Sejarah bermula ketika Perang Dunia berakhir. Negara-negara Timur dan Barat yang terlibat perang mulai kembali membangun infrastrukturnya. Perang Dunia rupanya tidak hanya berdampak pada kerugian materi, tetapi juga beban psikologis yang luar biasa. Pergolakan sosial dan keagamaan terus terjadi di mana-mana. Pemerintah negara-negara Barat berusaha menenangkan rakyatnya yang masih khawatir perang akan terjadi lagi. Mereka dijejali angan-angan tentang sebuah era keemasan industri dan teknologi. Untuk itulah, banker-bankir Yahudi yang mengetahui adanya cadangan emas di negara-negara Timur (Asia) segera melancarkan propaganda dan langkah-langkah penguasaan terhadap emas tersebut.

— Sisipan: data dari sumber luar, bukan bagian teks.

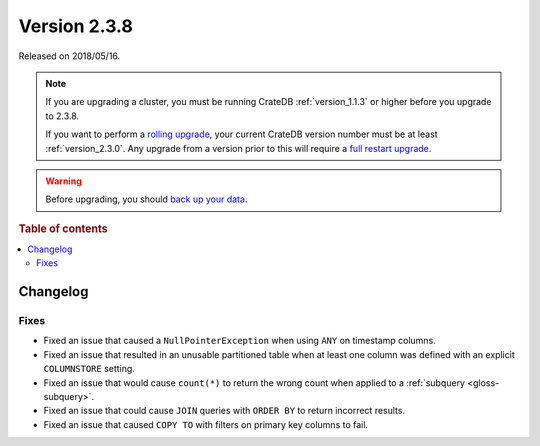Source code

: .. _version_2.3.8:

=============
Version 2.3.8
=============

Released on 2018/05/16.

.. NOTE::

    If you are upgrading a cluster, you must be running CrateDB
    :ref:`version_1.1.3` or higher before you upgrade to 2.3.8.

    If you want to perform a `rolling upgrade`_, your current CrateDB version
    number must be at least :ref:`version_2.3.0`. Any upgrade from a version
    prior to this will require a `full restart upgrade`_.

.. WARNING::

    Before upgrading, you should `back up your data`_.

.. _rolling upgrade: https://crate.io/docs/crate/howtos/en/latest/admin/rolling-upgrade.html
.. _full restart upgrade: https://crate.io/docs/crate/howtos/en/latest/admin/full-restart-upgrade.html
.. _back up your data: https://crate.io/docs/crate/reference/en/latest/admin/snapshots.html

.. rubric:: Table of contents

.. contents::
   :local:

Changelog
=========

Fixes
-----

- Fixed an issue that caused a ``NullPointerException`` when using ``ANY`` on
  timestamp columns.

- Fixed an issue that resulted in an unusable partitioned table when at least
  one column was defined with an explicit ``COLUMNSTORE`` setting.

- Fixed an issue that would cause ``count(*)`` to return the wrong count when
  applied to a :ref:`subquery <gloss-subquery>`.

- Fixed an issue that could cause ``JOIN`` queries with ``ORDER BY`` to return
  incorrect results.

- Fixed an issue that caused ``COPY TO`` with filters on primary key columns to
  fail.
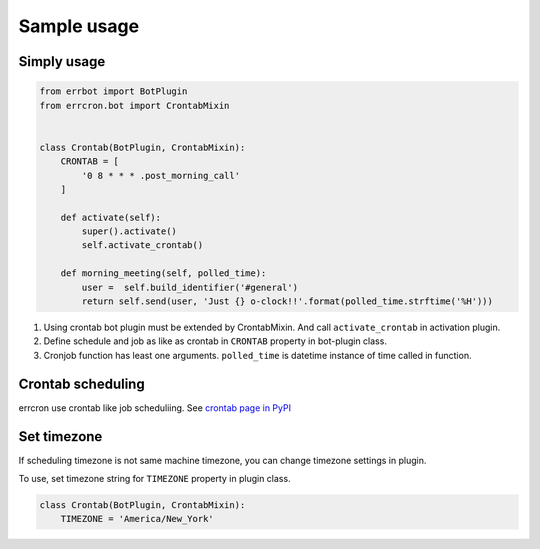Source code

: Sample usage
============

Simply usage
------------

.. code-block:: python

   from errbot import BotPlugin
   from errcron.bot import CrontabMixin


   class Crontab(BotPlugin, CrontabMixin):
       CRONTAB = [
           '0 8 * * * .post_morning_call'
       ]

       def activate(self):
           super().activate()
           self.activate_crontab()

       def morning_meeting(self, polled_time):
           user =  self.build_identifier('#general')
           return self.send(user, 'Just {} o-clock!!'.format(polled_time.strftime('%H')))

#. Using crontab bot plugin must be extended by CrontabMixin.
   And call ``activate_crontab`` in activation plugin.
#. Define schedule and job as like as crontab in ``CRONTAB`` property in bot-plugin class.
#. Cronjob function has least one arguments.
   ``polled_time`` is datetime instance of time called in function.


Crontab scheduling
------------------

errcron use crontab like job scheduliing.
See `crontab page in PyPI`_

.. _crontab page in PyPI: https://launchpad.net/python-crontab


Set timezone
------------

If scheduling timezone is not same machine timezone,
you can change timezone settings in plugin.

To use, set timezone string for ``TIMEZONE`` property in plugin class.


.. code-block:: python

   class Crontab(BotPlugin, CrontabMixin):
       TIMEZONE = 'America/New_York'
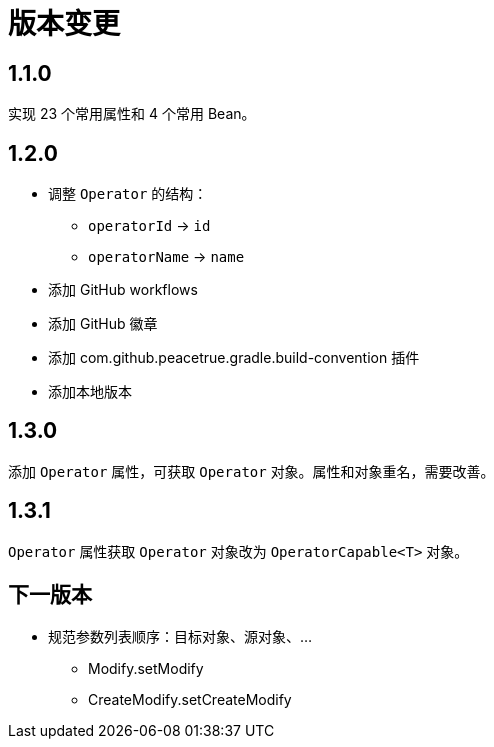 = 版本变更

:numbered!: ''

== 1.1.0

实现 23 个常用属性和 4 个常用 Bean。

== 1.2.0

* 调整 `Operator` 的结构：
** `operatorId` -> `id`
** `operatorName` -> `name`
* 添加 GitHub workflows
* 添加 GitHub 徽章
* 添加 com.github.peacetrue.gradle.build-convention 插件
* 添加本地版本

== 1.3.0

添加 `Operator` 属性，可获取 `Operator` 对象。属性和对象重名，需要改善。

== 1.3.1

`Operator` 属性获取 `Operator` 对象改为 `OperatorCapable<T>` 对象。


== 下一版本

* 规范参数列表顺序：目标对象、源对象、...
** Modify.setModify
** CreateModify.setCreateModify
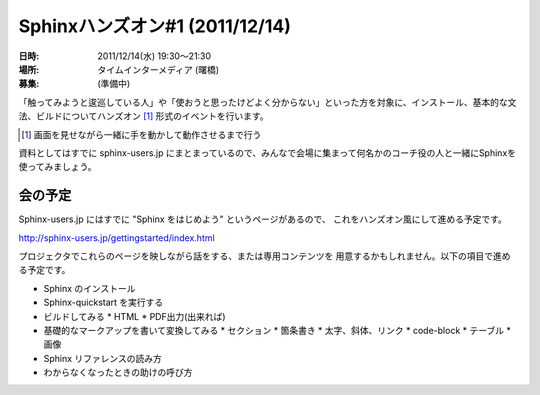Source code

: Sphinxハンズオン#1 (2011/12/14)
=================================


:日時: 2011/12/14(水) 19:30～21:30
:場所: タイムインターメディア (曙橋)
:募集: (準備中)

「触ってみようと逡巡している人」や「使おうと思ったけどよく分からない」といった方を対象に、インストール、基本的な文法、ビルドについてハンズオン [#]_ 形式のイベントを行います。

.. [#] 画面を見せながら一緒に手を動かして動作させるまで行う

資料としてはすでに sphinx-users.jp にまとまっているので、みんなで会場に集まって何名かのコーチ役の人と一緒にSphinxを使ってみましょう。

会の予定
---------

Sphinx-users.jp にはすでに "Sphinx をはじめよう" というページがあるので、
これをハンズオン風にして進める予定です。

http://sphinx-users.jp/gettingstarted/index.html

プロジェクタでこれらのページを映しながら話をする、または専用コンテンツを
用意するかもしれません。以下の項目で進める予定です。

* Sphinx のインストール
* Sphinx-quickstart を実行する
* ビルドしてみる
  * HTML
  * PDF出力(出来れば)
* 基礎的なマークアップを書いて変換してみる
  * セクション
  * 箇条書き
  * 太字、斜体、リンク
  * code-block
  * テーブル
  * 画像
* Sphinx リファレンスの読み方
* わからなくなったときの助けの呼び方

Sesepuh Mason yang bekerja di Federal Reserve (Bank Sentral di Amerika) bersama bankir-bankir dari Bank of International Settlements / BIS (Pusat Bank Sentral dari seluruh Bank Sentral di dunia) mengunjungi Indonesia untuk bertemu Soekarno. Atas nama kemanusiaan, mereka menjelaskan pentingnya pencegahan terjadinya kembali Perang Dunia. Demi kemaslahatan bersama, tiap negara harus mencapai kesepakatan untuk mendayagunakan kolateral emas yang dimiliki tersebut dalam program kemanusiaan. Semua negara menyetujui kesepakatan itu, termasuk Indonesia.

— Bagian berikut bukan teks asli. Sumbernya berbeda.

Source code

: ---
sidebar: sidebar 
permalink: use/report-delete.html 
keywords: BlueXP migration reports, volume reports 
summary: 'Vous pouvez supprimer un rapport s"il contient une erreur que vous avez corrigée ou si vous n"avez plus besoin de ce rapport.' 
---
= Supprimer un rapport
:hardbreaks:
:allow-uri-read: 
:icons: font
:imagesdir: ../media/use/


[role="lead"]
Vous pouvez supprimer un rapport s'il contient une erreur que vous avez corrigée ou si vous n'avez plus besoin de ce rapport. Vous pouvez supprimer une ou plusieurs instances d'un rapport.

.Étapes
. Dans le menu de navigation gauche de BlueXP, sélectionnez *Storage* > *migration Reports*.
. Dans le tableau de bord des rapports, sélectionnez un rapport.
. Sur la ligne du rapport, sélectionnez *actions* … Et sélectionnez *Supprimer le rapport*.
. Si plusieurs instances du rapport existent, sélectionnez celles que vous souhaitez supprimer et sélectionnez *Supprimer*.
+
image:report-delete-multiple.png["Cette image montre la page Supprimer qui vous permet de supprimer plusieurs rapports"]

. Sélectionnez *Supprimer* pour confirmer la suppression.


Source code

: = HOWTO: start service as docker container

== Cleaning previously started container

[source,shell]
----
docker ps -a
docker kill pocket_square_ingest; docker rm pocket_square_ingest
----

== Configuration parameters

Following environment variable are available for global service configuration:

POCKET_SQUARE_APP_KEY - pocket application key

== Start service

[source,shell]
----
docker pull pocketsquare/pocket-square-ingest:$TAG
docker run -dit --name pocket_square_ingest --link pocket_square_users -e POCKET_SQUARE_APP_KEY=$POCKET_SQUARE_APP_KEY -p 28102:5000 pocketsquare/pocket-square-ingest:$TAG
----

Dua poin utama kesepakatan: 1) emas- emas milik negara-negara Timur (Asia) akan diserahkan kepada Federal Reserve untuk dikelola dalam program-program kemanusiaan, dan 2) negara-negara Asia menerima obligasi dan sertifikat emas sebagai tanda kepemilikan dan pertukaran. Negara-negara yang terlibat antara lain Indonesia, Cina dan Filipina.
Beberapa tahun kemudian, Soekarno mulai mencium adanya persekongkolan busuk yang dilakukan para bankir Yahudi. Kesepakatan antara Negara-negara Timur dengan Barat ternyata tidak dijalankan sebagaimana mestinya, tak ada program-program kemanusiaan yang dijalankan menggunakan kolateral tersebut. Soekarno protes keras dan segera menyadari negara-negara Timur telah ditipu oleh Bankir Internasional.

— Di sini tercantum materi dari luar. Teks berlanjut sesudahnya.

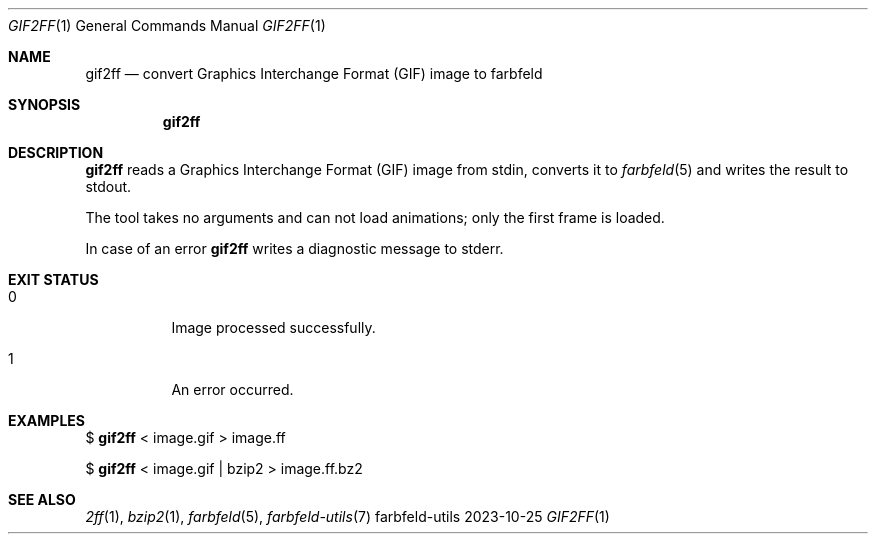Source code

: .Dd 2023-10-25
.Dt GIF2FF 1
.Os farbfeld-utils
.Sh NAME
.Nm gif2ff
.Nd convert Graphics Interchange Format (GIF) image to farbfeld
.Sh SYNOPSIS
.Nm
.Sh DESCRIPTION
.Nm
reads a Graphics Interchange Format (GIF) image from stdin, converts it to
.Xr farbfeld 5
and writes the result to stdout.
.Pp
The tool takes no arguments and can not load animations; only the first frame is loaded.
.Pp
In case of an error
.Nm
writes a diagnostic message to stderr.
.Sh EXIT STATUS
.Bl -tag -width Ds
.It 0
Image processed successfully.
.It 1
An error occurred.
.El
.Sh EXAMPLES
$
.Nm
< image.gif > image.ff
.Pp
$
.Nm
< image.gif | bzip2 > image.ff.bz2
.Sh SEE ALSO
.Xr 2ff 1 ,
.Xr bzip2 1 ,
.Xr farbfeld 5 ,
.Xr farbfeld-utils 7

Tahun 1963 Soekarno akhirnya membatalkan perjanjian dengan para bankir Yahudi. Pemerintah Amerika kemudian melobi Soekarno untuk mengalihkan hak kelola emas tersebut kepada Amerika Serikat. Saat itu Amerika sedang terjerat utang besar-besaran setelah terlibat perang dunia. Presiden Kennedy menginginkan negara mencetak uang tanpa utang. Ia berusaha meyakinkan Soekarno dengan membayar bunga 2,5% per tahun dari nilai emas yang digunakan dan mulai berlaku 2 tahun setelah perjanjian ditandatangani.
Tidak lama setelah penandatanganan perjanjian tersebut, Presiden Kennedy ditembak mati, menyusul kemudian Soekarno ditumbangkan oleh gerakan Orde Baru yang didalangi CIA. Tangan-tangan gelap bankir Yahudi kemudian memindahkan kolateral emas tersebut ke International Collateral Combined Accounts for Global Debt Facility di bawah pengawasan OITC (The Office of International Treasury Control) yang semuanya dikuasai oleh bankir Yahudi. Perjanjian itu tidak pernah efektif sampai saat Soekarno jatuh sakit dan tidak lagi mengurusnya hingga meninggal dunia.
Sampai hari ini, tidak satu rupiah pun dari bunga dan nilai pokok aset tersebut dibayarkan pada rakyat Indonesia melalui pemerintah, sesuai perjanjian yang telah disepakati. Padahal AS telah menggunakan emas milik Indonesia sebagai kolateral dalam mencetak dollar. Ada informasi yang menjelaskan bahwa salah satu syarat pencairan emas melalui persetujuan Sri Paus (The Pope), petinggi Katolik di Vatikan, Italia. Keberadaan emas-emas itu juga sulit dilacak rimbanya. Tak ada pembahasan panjang mengenai ini, baik dari kalangan pemerintah maupun para pengamat.
Terlepas dari pembahasan panjang di awal, ada banyak kalangan yang menyatakan bahwa dokumen perjanjian ini palsu. Analisis tanda tangan, tanggal pembuatan serta stempel yang ada di dokumen tidak bisa dipertanggungjawabkan.